### [Instructions for the task]
Reproduce the entire passage on chert in the La Silla Formation word for word.

### [Reading passage]
________________________
Palavras-chave: carbonatos, chert, diagênese inicial, Pré-Cordilheira Oriental, Ordoviciano Inferior.




Chert is a hard, dense or compact sedimentary rock, consisting of micro- or cryptocrystalline quartz crystals that contain amorphous silica (opal) and impurities such as calcite or iron oxide (Bates and Jackson 1980). There are many references to chert associations in carbonates; comprising different depositional environments and ages (Geeslin and Chafetz 1982, Maliva and Siever 1989, Gao and Land 1991, Lawrence 1994, Giménez-Mont-sant et al. 1999, Pope 2004). Chert can provide a window to the original composition of the sediment, the diagenetic history and the biota of the host rock due to its low susceptibility to further diagenetic alterations (Maliva 2001).

The La Silla Formation (Keller et al. 1994) of late Cambrian to late Tremadocian age, is a carbonate unit of the eastern Precordillera whose facies indicate a shallow platform environment (Canas 1999, Keller 1999, M.M. Raviolo et al., unpublished data). It is free of terrigenous material and is extensively quarried to produce lime. The present study was carried out in the southern outcrops of the La Silla Formation in the Cerro Pedernal, Cerro Pedernal de los Berros, Loma Redonda, Sierra Chica de Zonda, and Sierra de Villicum (Fig. 1).

Among the different studies involving this Formation, only the abundance of chert present in this unit and its importance as a rock-constituting element were mentioned (Canas 1999, Keller 1999); in recent carbon isotopic studies (Buggisch et al. 2003, Sial et al. 2008) it also mentions the importance of this component and the way its presence affects the interpretation of the obtained data. Nevertheless, there are no references concerning the type of chert, its location, characteristics and diagenetic history in this area known for heavy explotation that require high quality for its industrial use.

The aim of this study is to recognize, describe and locate in the stratigraphic columns of the La Silla Formation the different types of chert and to establish the different pulses that provided silicification, related to the depositional environment in early stages.
________________________
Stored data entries
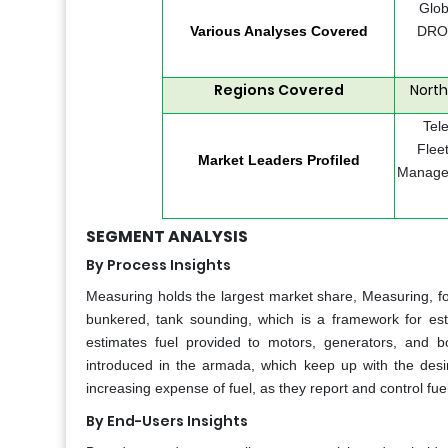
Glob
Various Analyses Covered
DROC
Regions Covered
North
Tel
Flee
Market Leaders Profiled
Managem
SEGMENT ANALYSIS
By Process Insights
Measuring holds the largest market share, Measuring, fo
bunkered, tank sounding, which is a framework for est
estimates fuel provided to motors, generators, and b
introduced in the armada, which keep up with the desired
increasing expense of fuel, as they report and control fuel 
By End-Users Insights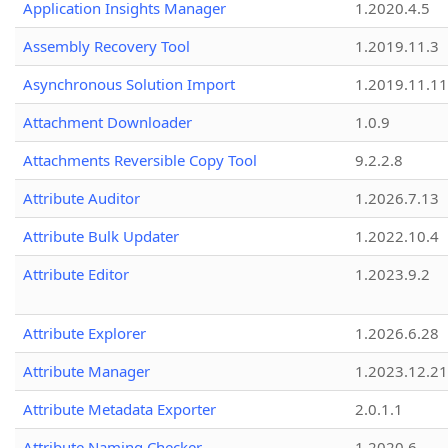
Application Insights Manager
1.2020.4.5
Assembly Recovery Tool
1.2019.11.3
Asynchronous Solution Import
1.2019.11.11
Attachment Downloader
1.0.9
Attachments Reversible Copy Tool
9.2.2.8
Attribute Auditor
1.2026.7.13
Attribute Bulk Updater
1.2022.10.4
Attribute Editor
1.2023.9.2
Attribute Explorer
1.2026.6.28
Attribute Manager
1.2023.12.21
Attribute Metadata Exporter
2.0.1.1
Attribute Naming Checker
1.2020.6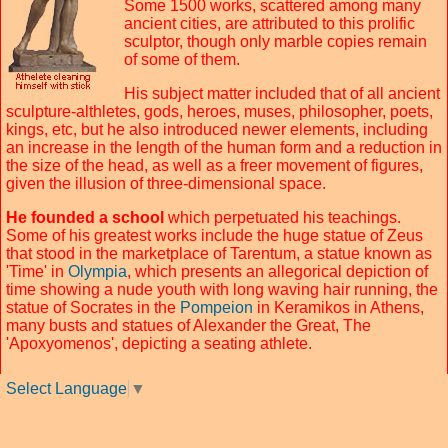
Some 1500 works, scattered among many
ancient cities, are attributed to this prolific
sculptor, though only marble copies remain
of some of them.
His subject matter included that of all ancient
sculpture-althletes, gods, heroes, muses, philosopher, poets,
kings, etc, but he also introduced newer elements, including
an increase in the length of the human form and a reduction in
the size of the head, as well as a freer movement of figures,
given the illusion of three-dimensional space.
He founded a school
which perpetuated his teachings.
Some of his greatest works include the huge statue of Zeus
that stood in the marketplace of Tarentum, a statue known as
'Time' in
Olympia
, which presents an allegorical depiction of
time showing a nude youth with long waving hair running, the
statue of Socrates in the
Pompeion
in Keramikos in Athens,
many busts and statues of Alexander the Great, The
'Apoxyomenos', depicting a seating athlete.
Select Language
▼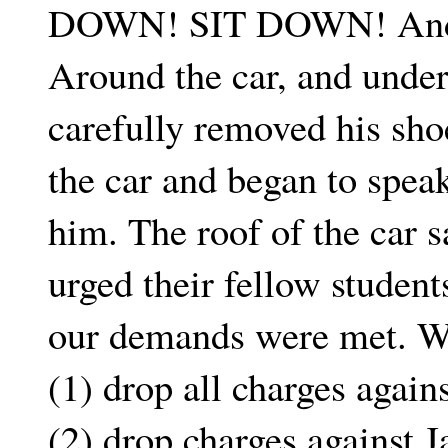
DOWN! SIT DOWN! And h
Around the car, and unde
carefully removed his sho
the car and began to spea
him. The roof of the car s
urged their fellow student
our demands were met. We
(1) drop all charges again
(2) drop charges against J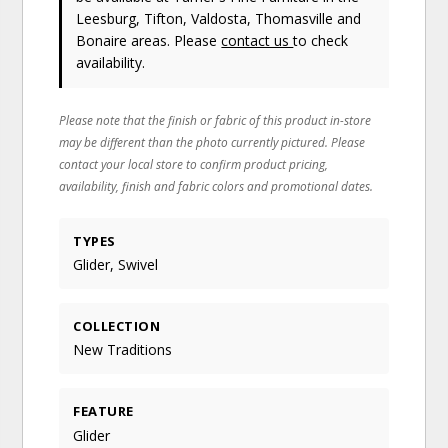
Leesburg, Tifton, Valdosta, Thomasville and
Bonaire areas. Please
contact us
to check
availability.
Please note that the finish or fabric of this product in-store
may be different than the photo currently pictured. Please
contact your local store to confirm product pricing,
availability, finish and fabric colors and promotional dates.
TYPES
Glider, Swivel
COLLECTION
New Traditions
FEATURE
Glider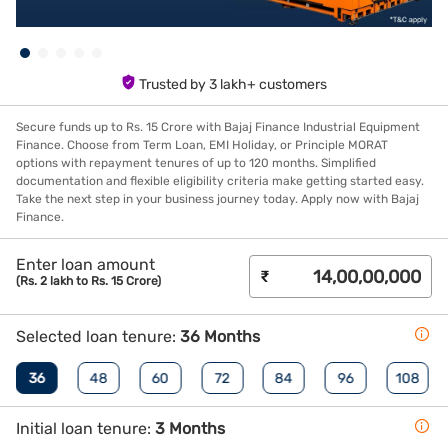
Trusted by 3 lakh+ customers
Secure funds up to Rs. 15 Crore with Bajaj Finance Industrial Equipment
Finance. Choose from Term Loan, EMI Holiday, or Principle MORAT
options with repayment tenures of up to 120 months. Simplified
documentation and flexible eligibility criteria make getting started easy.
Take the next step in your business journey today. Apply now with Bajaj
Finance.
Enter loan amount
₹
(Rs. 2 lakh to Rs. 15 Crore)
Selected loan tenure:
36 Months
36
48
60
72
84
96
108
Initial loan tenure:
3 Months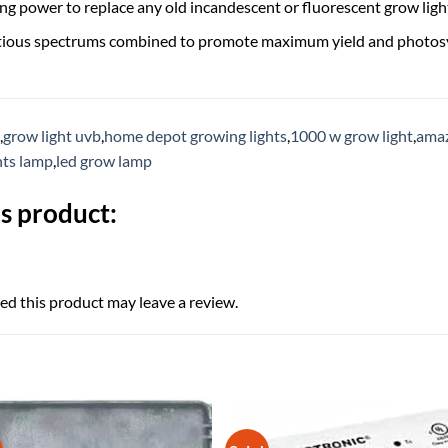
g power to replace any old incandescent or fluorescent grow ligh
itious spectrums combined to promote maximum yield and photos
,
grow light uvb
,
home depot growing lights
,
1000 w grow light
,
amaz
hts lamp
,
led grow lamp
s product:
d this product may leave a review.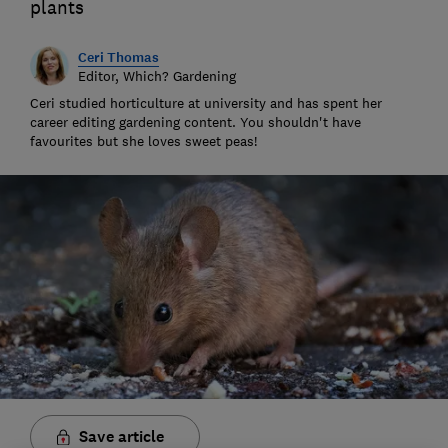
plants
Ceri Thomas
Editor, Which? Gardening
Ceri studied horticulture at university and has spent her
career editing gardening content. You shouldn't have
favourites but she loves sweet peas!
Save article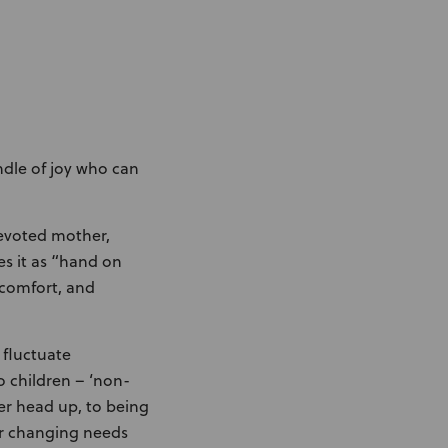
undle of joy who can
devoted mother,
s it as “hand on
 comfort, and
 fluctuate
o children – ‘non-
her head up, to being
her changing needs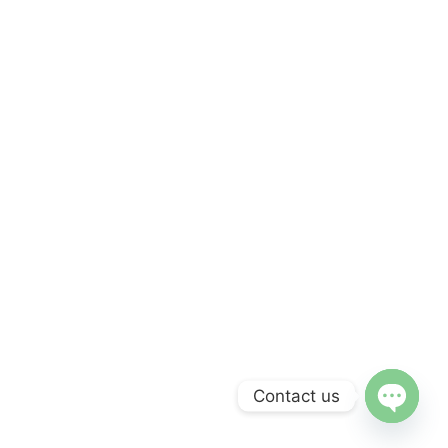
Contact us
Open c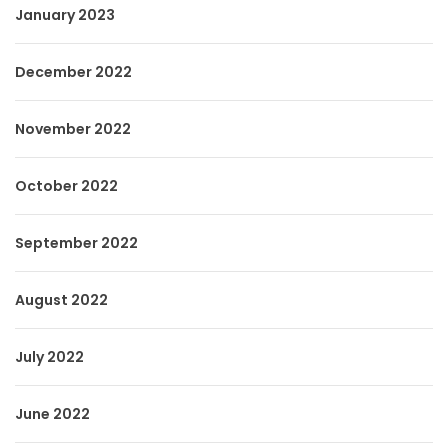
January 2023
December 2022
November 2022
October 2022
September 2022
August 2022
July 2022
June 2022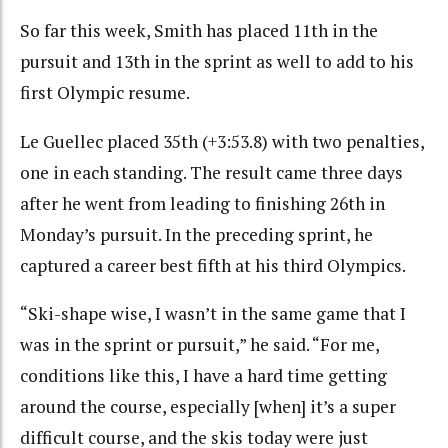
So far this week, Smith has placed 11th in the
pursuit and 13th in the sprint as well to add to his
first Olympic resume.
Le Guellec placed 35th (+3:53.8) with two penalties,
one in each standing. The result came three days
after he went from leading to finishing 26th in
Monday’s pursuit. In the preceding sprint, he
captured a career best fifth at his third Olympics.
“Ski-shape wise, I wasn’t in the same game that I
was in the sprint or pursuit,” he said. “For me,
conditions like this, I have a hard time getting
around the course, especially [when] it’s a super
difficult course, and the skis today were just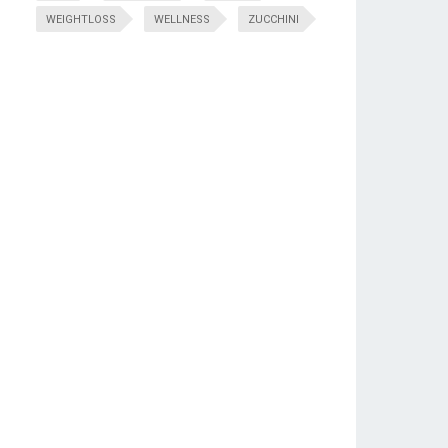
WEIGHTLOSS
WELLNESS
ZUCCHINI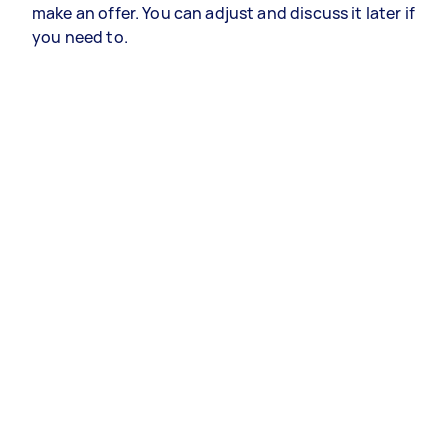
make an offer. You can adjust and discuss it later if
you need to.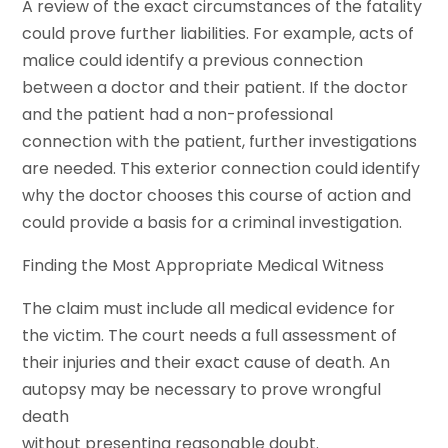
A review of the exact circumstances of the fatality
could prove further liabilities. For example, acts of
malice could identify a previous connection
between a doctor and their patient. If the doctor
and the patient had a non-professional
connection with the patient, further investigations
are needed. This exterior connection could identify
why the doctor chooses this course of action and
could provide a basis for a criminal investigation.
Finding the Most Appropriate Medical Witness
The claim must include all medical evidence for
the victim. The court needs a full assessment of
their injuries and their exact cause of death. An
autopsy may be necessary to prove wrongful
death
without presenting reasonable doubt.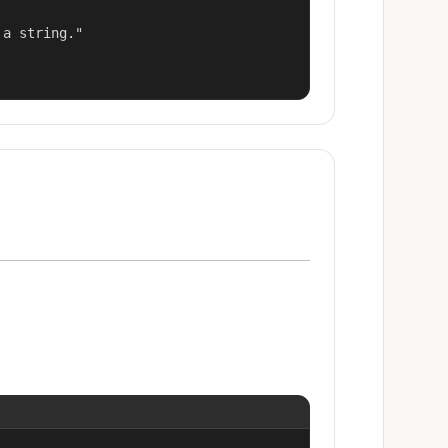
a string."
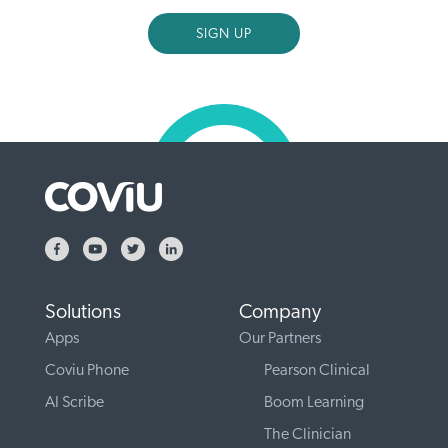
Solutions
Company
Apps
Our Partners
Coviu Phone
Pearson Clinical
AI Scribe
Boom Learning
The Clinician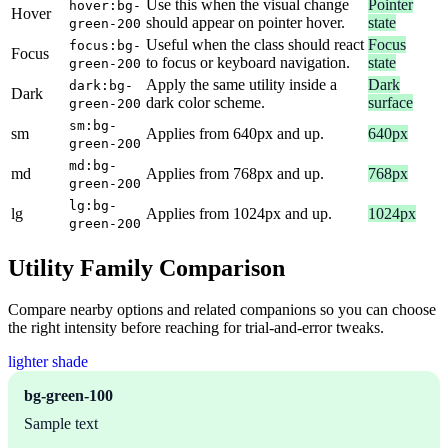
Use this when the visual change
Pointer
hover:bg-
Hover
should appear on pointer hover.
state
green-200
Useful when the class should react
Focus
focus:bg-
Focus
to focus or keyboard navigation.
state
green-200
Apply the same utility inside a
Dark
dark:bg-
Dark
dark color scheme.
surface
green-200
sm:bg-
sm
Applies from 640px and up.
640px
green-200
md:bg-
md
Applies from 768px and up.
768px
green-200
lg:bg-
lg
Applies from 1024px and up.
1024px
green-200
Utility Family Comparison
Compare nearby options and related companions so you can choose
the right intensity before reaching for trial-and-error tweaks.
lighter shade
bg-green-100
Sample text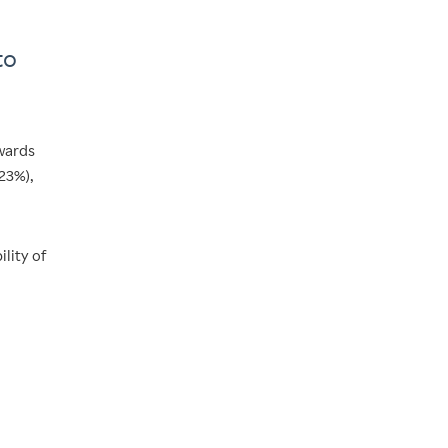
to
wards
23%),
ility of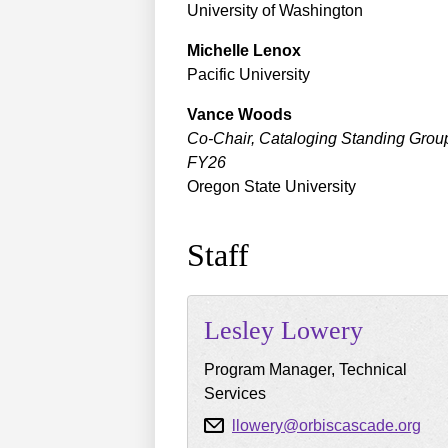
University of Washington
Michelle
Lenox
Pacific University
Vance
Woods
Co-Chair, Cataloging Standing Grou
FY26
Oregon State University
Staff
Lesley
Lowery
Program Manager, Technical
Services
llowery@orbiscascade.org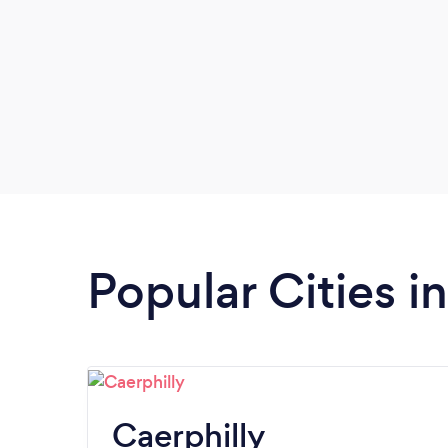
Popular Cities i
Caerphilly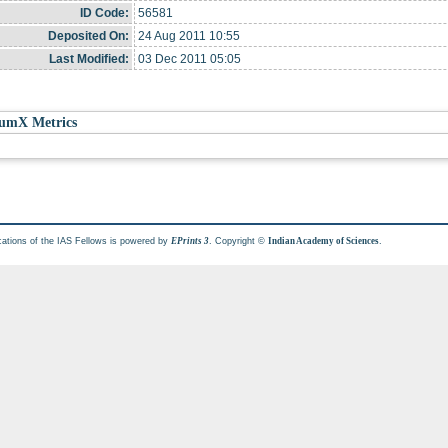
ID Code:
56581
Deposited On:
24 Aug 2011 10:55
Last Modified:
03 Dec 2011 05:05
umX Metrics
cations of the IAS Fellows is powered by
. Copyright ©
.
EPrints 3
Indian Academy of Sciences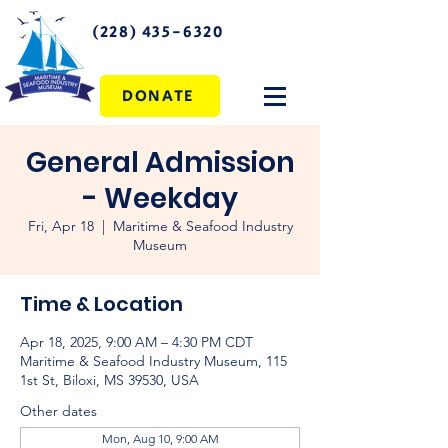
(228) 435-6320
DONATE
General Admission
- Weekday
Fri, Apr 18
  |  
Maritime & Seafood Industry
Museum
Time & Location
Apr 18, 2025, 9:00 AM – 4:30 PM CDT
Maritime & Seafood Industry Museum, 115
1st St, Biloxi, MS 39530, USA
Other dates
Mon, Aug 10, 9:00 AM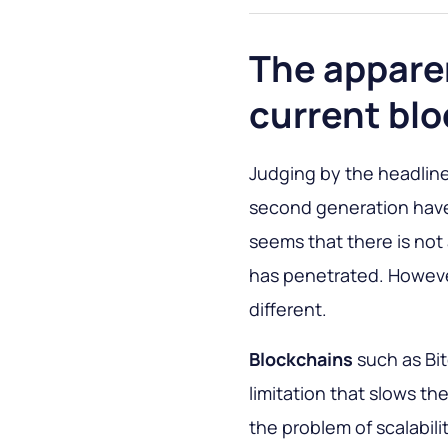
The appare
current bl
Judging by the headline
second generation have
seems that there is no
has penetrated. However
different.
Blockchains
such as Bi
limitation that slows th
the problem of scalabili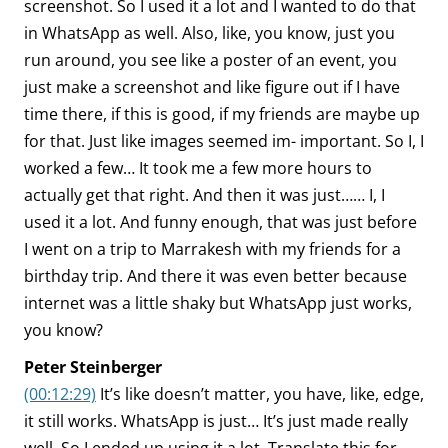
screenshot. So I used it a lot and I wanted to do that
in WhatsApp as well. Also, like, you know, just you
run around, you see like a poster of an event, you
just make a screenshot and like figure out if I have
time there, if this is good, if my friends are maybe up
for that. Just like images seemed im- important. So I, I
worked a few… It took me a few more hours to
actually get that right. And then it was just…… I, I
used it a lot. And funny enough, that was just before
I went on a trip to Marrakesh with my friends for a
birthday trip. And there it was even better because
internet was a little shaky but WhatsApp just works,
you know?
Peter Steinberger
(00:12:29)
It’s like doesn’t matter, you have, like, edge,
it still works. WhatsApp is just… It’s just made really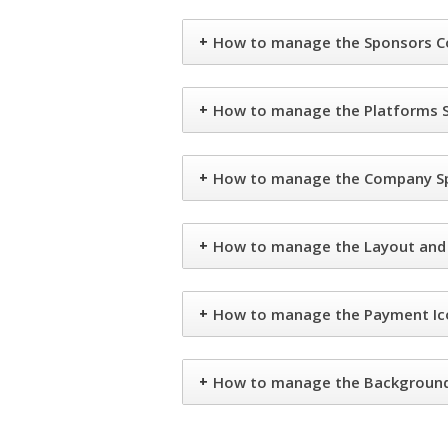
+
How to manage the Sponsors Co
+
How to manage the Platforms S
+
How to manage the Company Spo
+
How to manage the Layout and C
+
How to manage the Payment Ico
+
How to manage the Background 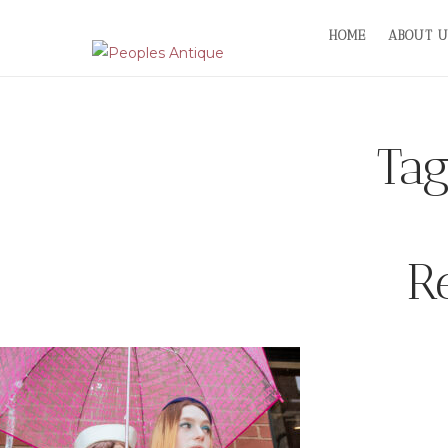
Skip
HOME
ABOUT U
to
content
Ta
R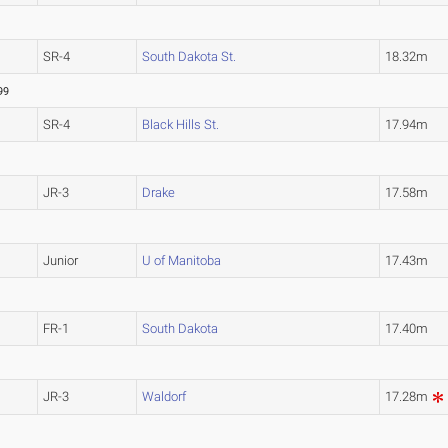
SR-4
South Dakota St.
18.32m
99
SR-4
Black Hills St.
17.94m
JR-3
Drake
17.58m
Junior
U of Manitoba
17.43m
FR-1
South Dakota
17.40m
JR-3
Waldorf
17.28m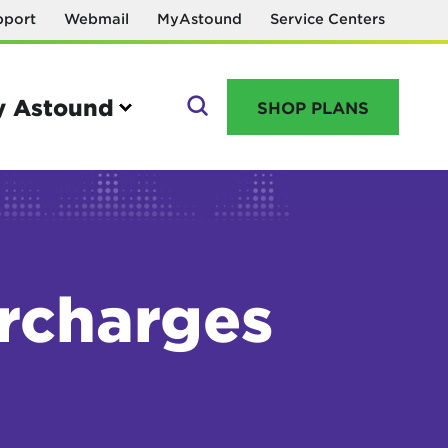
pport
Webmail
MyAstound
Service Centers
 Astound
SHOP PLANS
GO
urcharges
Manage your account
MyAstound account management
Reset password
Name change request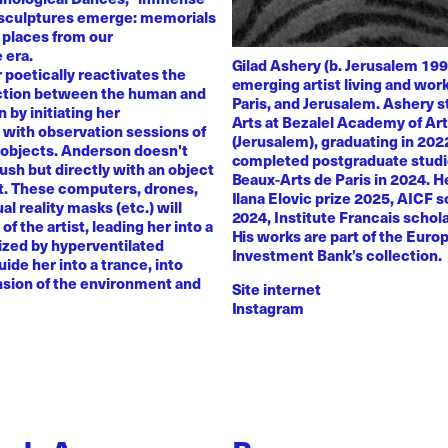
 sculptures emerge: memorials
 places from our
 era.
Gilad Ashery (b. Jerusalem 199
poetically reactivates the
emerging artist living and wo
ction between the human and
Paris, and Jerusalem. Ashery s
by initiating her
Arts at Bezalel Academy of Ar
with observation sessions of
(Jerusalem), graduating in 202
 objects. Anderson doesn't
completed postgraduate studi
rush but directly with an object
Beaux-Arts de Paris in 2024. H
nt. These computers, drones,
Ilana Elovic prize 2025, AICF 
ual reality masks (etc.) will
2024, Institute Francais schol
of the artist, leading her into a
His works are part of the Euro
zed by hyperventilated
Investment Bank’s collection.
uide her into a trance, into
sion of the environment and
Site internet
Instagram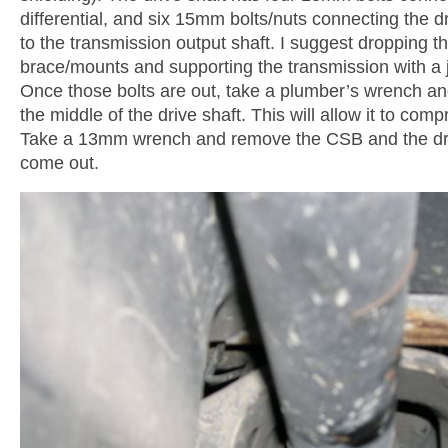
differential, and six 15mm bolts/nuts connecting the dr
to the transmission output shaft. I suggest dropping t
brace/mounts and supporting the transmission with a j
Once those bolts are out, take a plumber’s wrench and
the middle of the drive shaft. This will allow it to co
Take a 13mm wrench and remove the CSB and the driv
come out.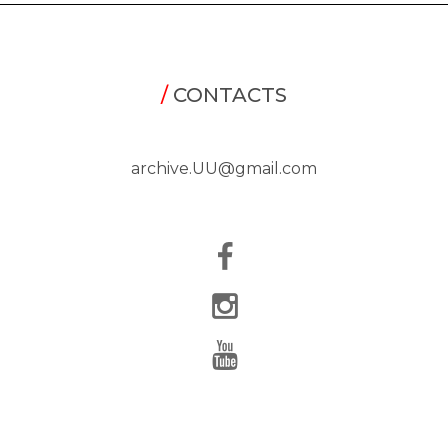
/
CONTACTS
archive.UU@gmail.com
________________________
### [Output below]
Palavras-chave: carbonatos, chert, diagênese inicial, Pré-Cordilheira Oriental, Ordoviciano Inferior.




Chert is a hard, dense or compact sedimentary rock, consisting of micro- or cryptocrystalline quartz crystals that contain amorphous silica (opal) and impurities such as calcite or iron oxide (Bates and Jackson 1980). There are many references to chert associations in carbonates; comprising different depositional environments and ages (Geeslin and Chafetz 1982, Maliva and Siever 1989, Gao and Land 1991, Lawrence 1994, Giménez-Mont-sant et al. 1999, Pope 2004). Chert can provide a window to the original composition of the sediment, the diagenetic history and the biota of the host rock due to its low susceptibility to further diagenetic alterations (Maliva 2001).

The La Silla Formation (Keller et al. 1994) of late Cambrian to late Tremadocian age, is a carbonate unit of the eastern Precordillera whose facies indicate a shallow platform environment (Canas 1999, Keller 1999, M.M. Raviolo et al., unpublished data). It is free of terrigenous material and is extensively quarried to produce lime. The present study was carried out in the southern outcrops of the La Silla Formation in the Cerro Pedernal, Cerro Pedernal de los Berros, Loma Redonda, Sierra Chica de Zonda, and Sierra de Villicum (Fig. 1).

Among the different studies involving this Formation, only the abundance of chert present in this unit and its importance as a rock-constituting element were mentioned (Canas 1999, Keller 1999); in recent carbon isotopic studies (Buggisch et al. 2003, Sial et al. 2008) it also mentions the importance of this component and the way its presence affects the interpretation of the obtained data. Nevertheless, there are no references concerning the type of chert, its location, characteristics and diagenetic history in this area known for heavy explotation that require high quality for its industrial use.

The aim of this study is to recognize, describe and locate in the stratigraphic columns of the La Silla Formation the different types of chert and to establish the different pulses that provided silicification, related to the depositional environment in early stages.